Ces deux morceaux semblent également dire que les chansons mystiques (ou éthérées) pour les adultes et les « lullabies » pour les enfants seraient bien proches, pas besoin de faire dans l’imagerie iconique au rabais avec des « lalala », car la répétition fait le travail de l’envoûtement et les enfants ne s’y trompent jamais.
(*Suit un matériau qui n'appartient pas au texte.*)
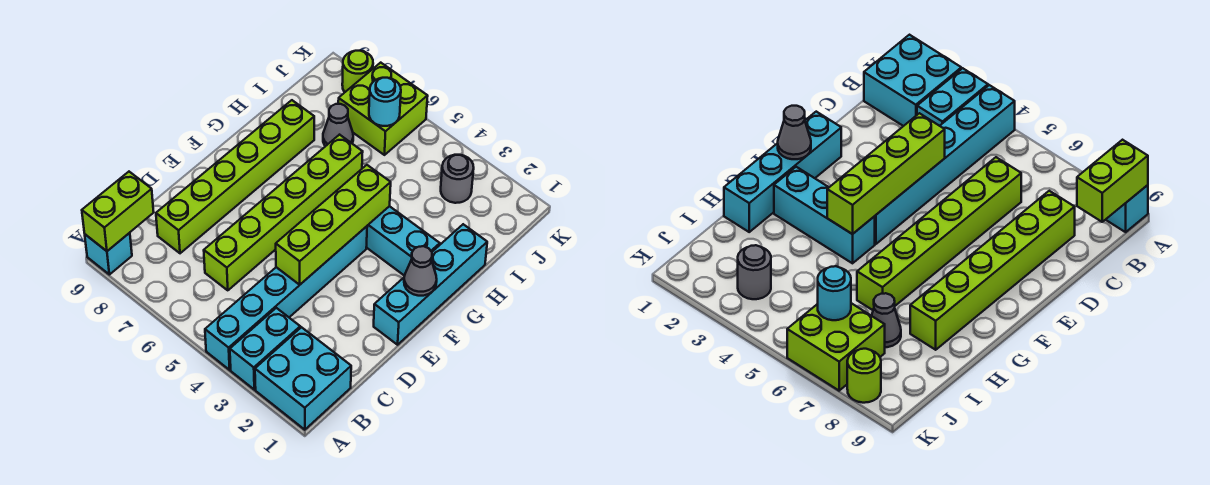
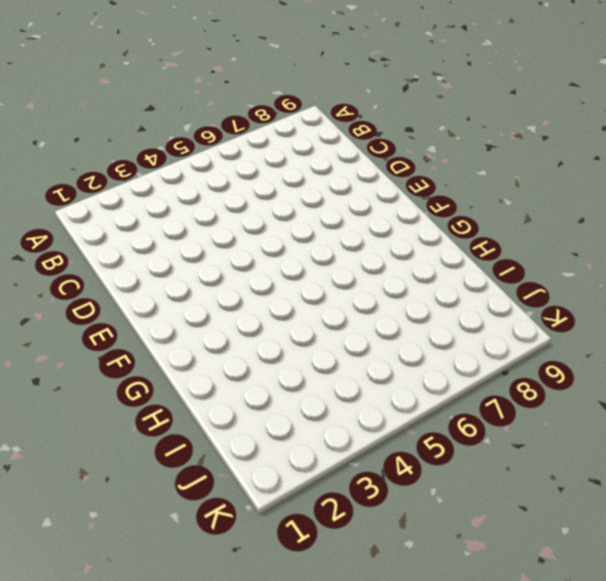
none -> cyan brick A1:B2 level 1
none -> cyan brick A3:B3 level 1
none -> cyan brick A4:F4 level 1

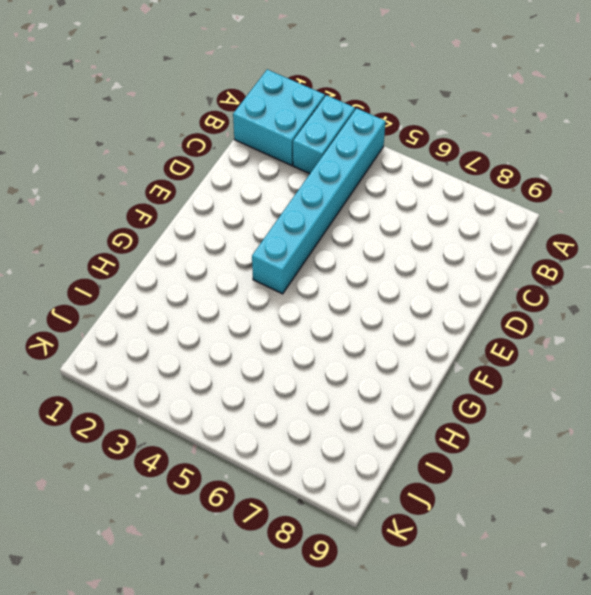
none -> cyan brick A9 level 1
none -> lime brick C6:H6 level 1
none -> lime brick C8:H8 level 1

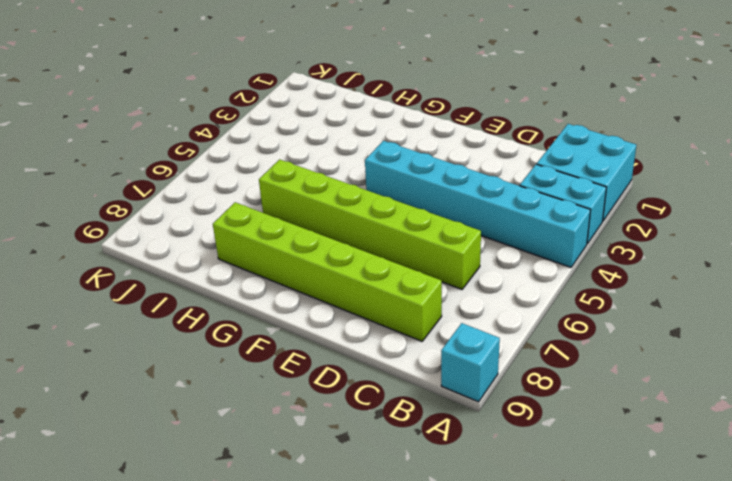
none -> cyan brick E1:H1 level 1
none -> cyan brick G2:G4 level 1
none -> grey cone I7 level 1

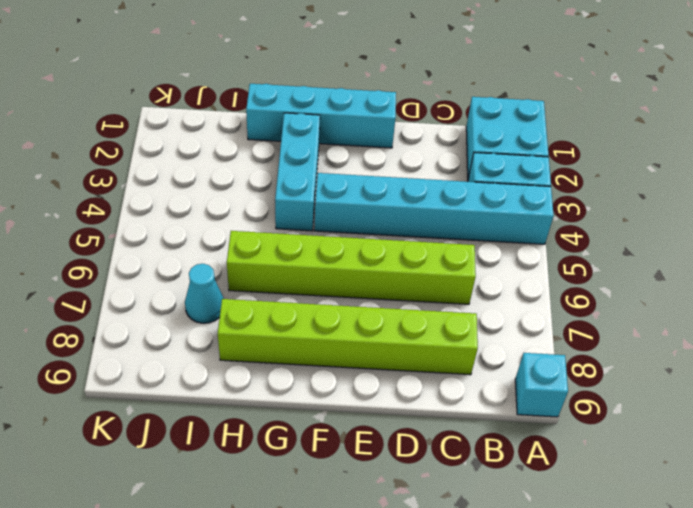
cyan cone I7 level 1 -> grey cone I7 level 1
none -> grey round brick J3 level 1
none -> lime brick J6:K7 level 1
none -> lime round brick K8 level 1

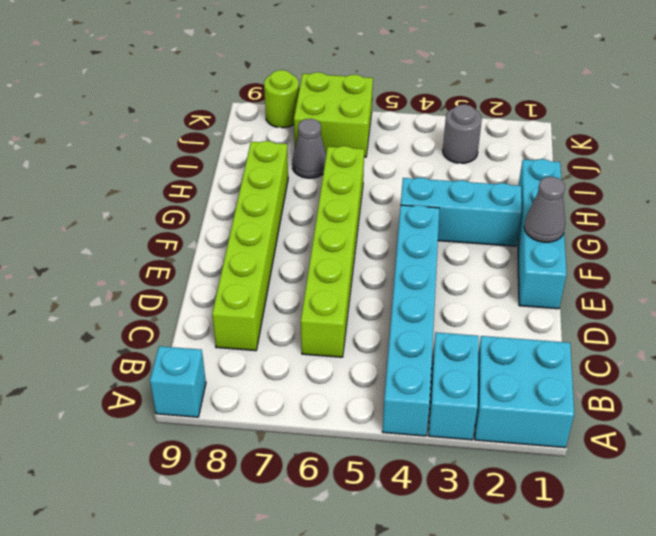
none -> lime brick A9:B9 level 2
none -> lime brick D4:G4 level 2
none -> cyan round brick J6 level 2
Bonnie Prince BILLY est d’ailleurs fidèle à ses propres rendez-vous, depuis plus de trente ans, même lorsqu’il s’agit de Will OLDHAM :

– 1993 : PALACE BROTHERS – There is no One What Will Take Care of You : premier album fourre-tout ;

– 1994 : Days in the Wake : mini album et premières stratégies de l’effacement avec deux chefs d’œuvres Will You Miss me When I Burn et Pushkin ;

– 2003 : Bonnie Prince BILLY – Master and Everyone : summum et sommité des 10 ans ;

– 2004 : Bonnie Prince BILLY – Sings Greatest Palace Music : joie orchestrée et maturité absolue ;

– 2013 : Bonnie Prince BILLY : sans titre 10 morceaux de lofi habités des 20 ans ;

– 2014 : Singer’s Grave a Sea of Tongues : titre un peu déceptif mais entouré de compils ;

– 2023 : Keeping Secrets Will Destroy You : retour empli de larmes des 40 ans ;

– 2024 : Hear the Children Sing the Evidence : un autre départ en douceur et l’intimité à deux.

Enfin, Bonnie Prince BILLY raconte qu’au cours d’un voyage en Inde avec sa mère, fin des années 1980, un astrologue lui aurait dit qu’il avait été un éléphant dans une vie antérieure. En effet, quoi de plus doux, ténébreux, lumineux et attentionné qu’un gentil pachyderme pour chanter ses ballades tristes sur ce mode écorché et sans amertume qui lui va si bien.